A second approach is to simply bind the depth buffer and use it at the same time.  This scheme requires GL_NV_texture_barrier (an extension I didn't know about until smarter people clued me in recently) and thus is only available on Windows.  In this scheme you:
  • Set up your D24/S8 depth buffer as a texture attached to depth in your main G-Buffer FBO, rather than a render-buffer.  Non-POTS textures is a given for DX10 hardware.
  • Share this depth buffer with your HDR texture that you "accumulate" light into.
  • After completing the g-buffer fill pass, call glTextureBarrierNV() to ensure that all write-outs to the depth buffer have completed before the next thing happens.
  • Turn off depth writing and Z-test and read from the depth buffer at the same time (something that is allowed by the relaxed semantics of the extension).
This saves us the copy and extra VRAM, but assumes that our various post-processing effects don't need to write Z, an assumption that is usually true.

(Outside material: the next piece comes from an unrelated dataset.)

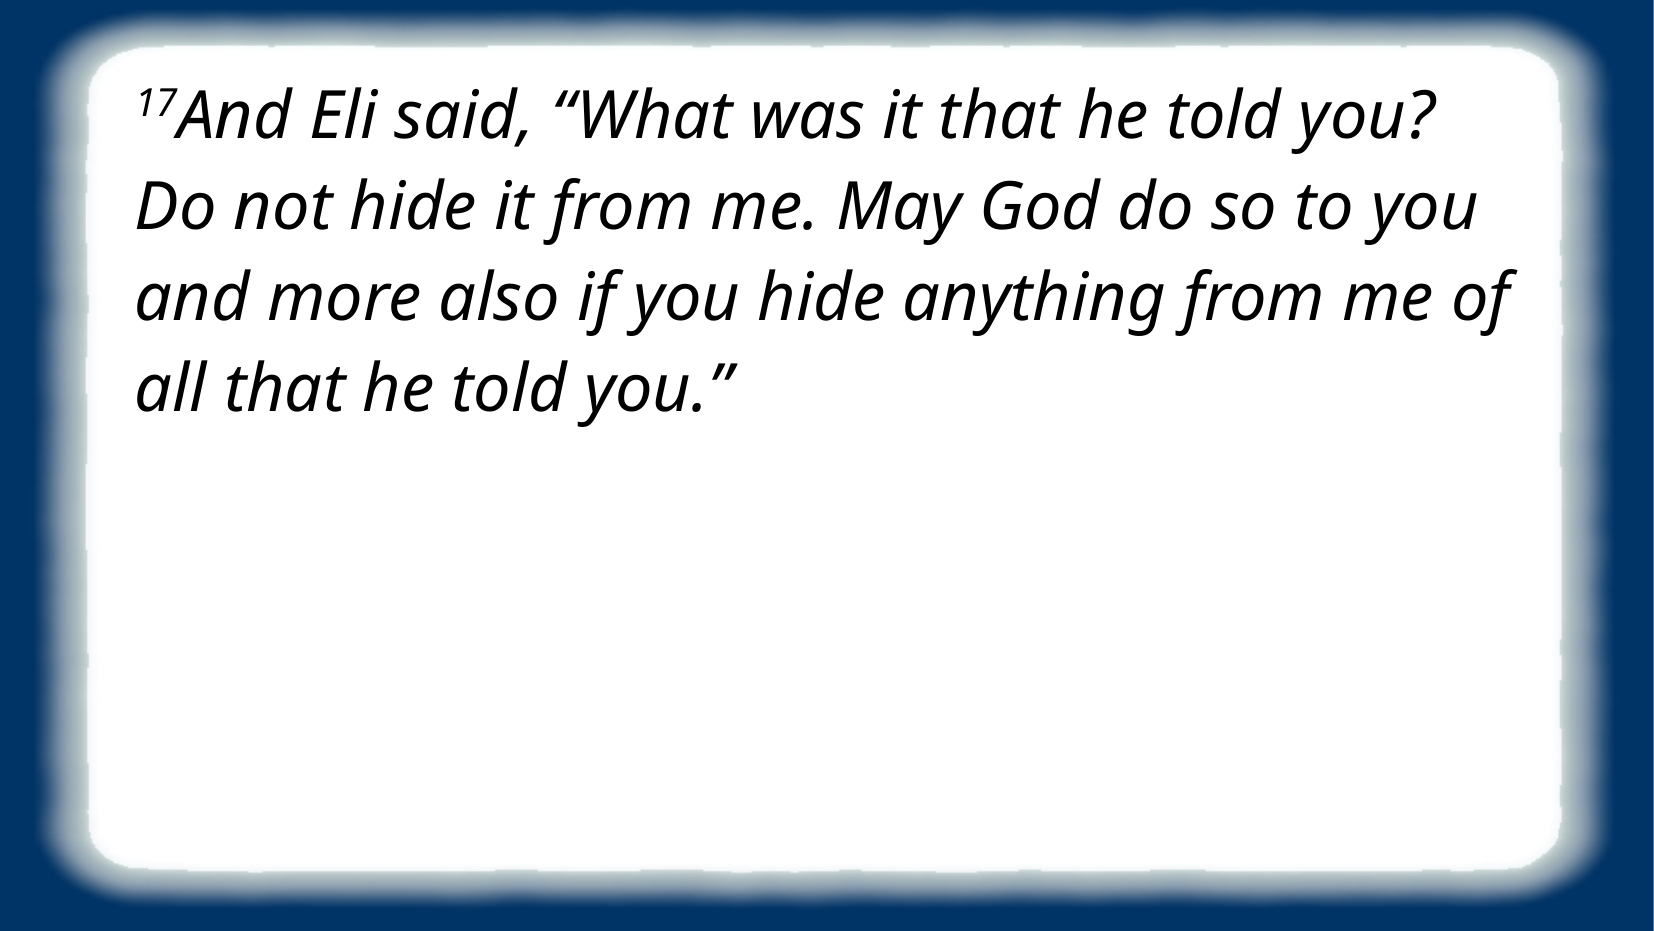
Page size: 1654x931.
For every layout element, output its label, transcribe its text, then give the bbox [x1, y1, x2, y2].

picture [0, 0, 1654, 931]
text_box 17And Eli said, “What was it that he told you? Do not hide it from me. May God do so to you and more also if you hide anything from me of all that he told you.” [120, 60, 1531, 430]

I have not tried this technique; see below for why sharing Z isn't for X-Plane.

Eye-Space Float Z

One simple way to solve the problem (the one X-Plane originally used, and one that is sometimes used on older platforms that won't let you read and sample Z at the same time) is to simply write eye-space Z to part of the G-Buffer.  This wastes G-Buffer space, but...

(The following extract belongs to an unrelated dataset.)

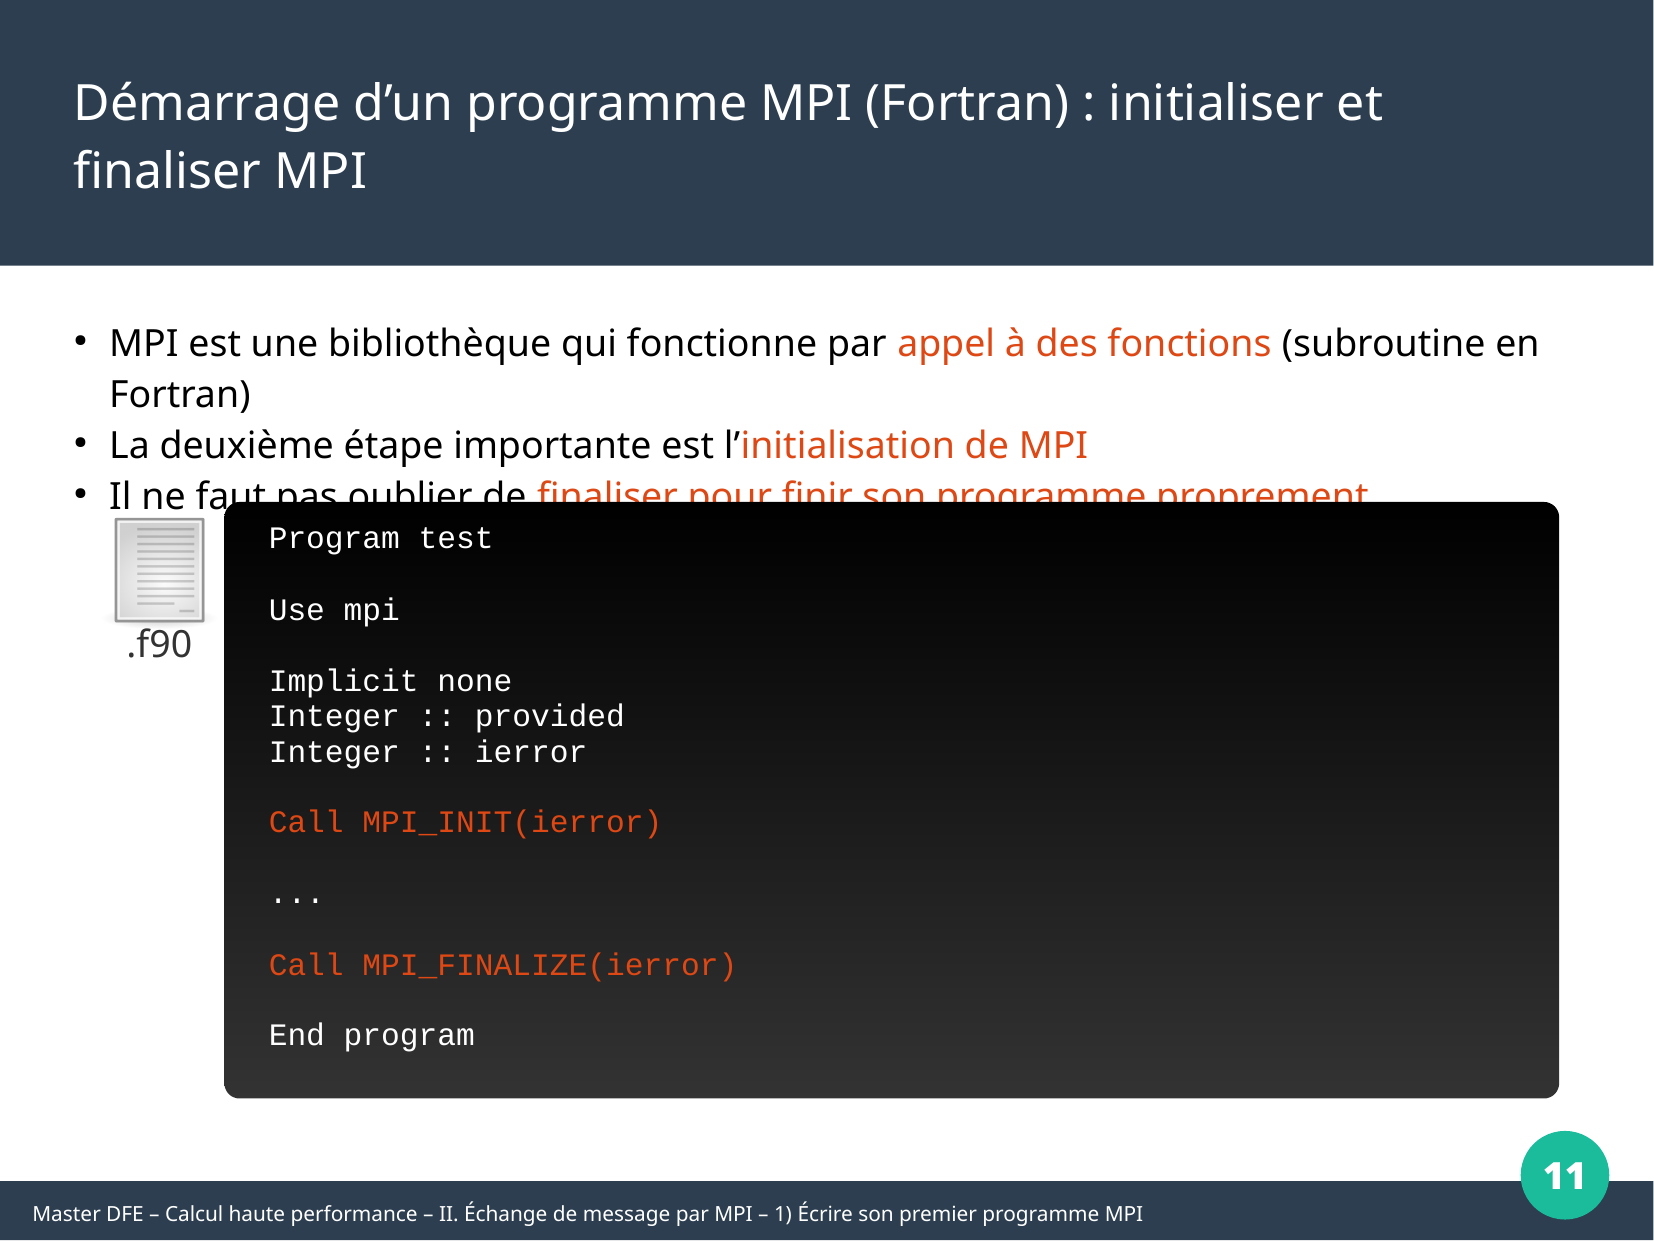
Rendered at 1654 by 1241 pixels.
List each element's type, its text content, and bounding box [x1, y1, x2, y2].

...it is unfortunately necessary for X-Plane.  X-Plane draws in two depth domains, one for the world and one for the 3-d cockpit.  Thus no one Z buffer contains full position information for the entire screen.  In order to avoid two full mix-downs of the G-Buffer, we simply write out eye-space position in floating point, which gives us adequate precision over the entire world.*

If I could find a depth encoding that clips properly, doesn't inhibit early Z, and can span the entire depth range we need, we could use one of the techniques above, but I don't think such a Z technique exists, as X-Plane needs a near clip plane of around 1-5 cm in the cockpit and at least 100k meters to the far clip plane.  With D24S8 we're off by quite a few bits.

(I have not had a chance to experiment with keeping the stencil buffer separate yet.)

*Currently the code uses 16-bit float eye space depth, which is apparently faster to fill than 32F on ATI hardware according to some presentation I found.  Is it enough precision?  I am not sure because I will have to fix other shadow bugs first.  But it should be noted that we care a lot about near precision but really not much about far depth, which is only used for fog.  If a later post says we use a 32F eye-space Z and not 16F, you'll know what happened.


  1. Hi,

    You might be interested by the way Outerra deals with depth issues:


  2. I tried what they do but it has a serious draw-back: because the log depth function isn't defined for negative values, you can't output log depth in a vertex shader; geometry that is partly behind and partly in front of the camera will contain NaNs.

    I tried offsetting the depth values but the linear interp of clipped values wasn't the same as the original log function, which produced all sorts of weird artifacts.

    I believe their approach was to use a new depth function in the fragment shader; I didn't want to do that because changing the depth write-out in the fragment shader disables early-Z optimization.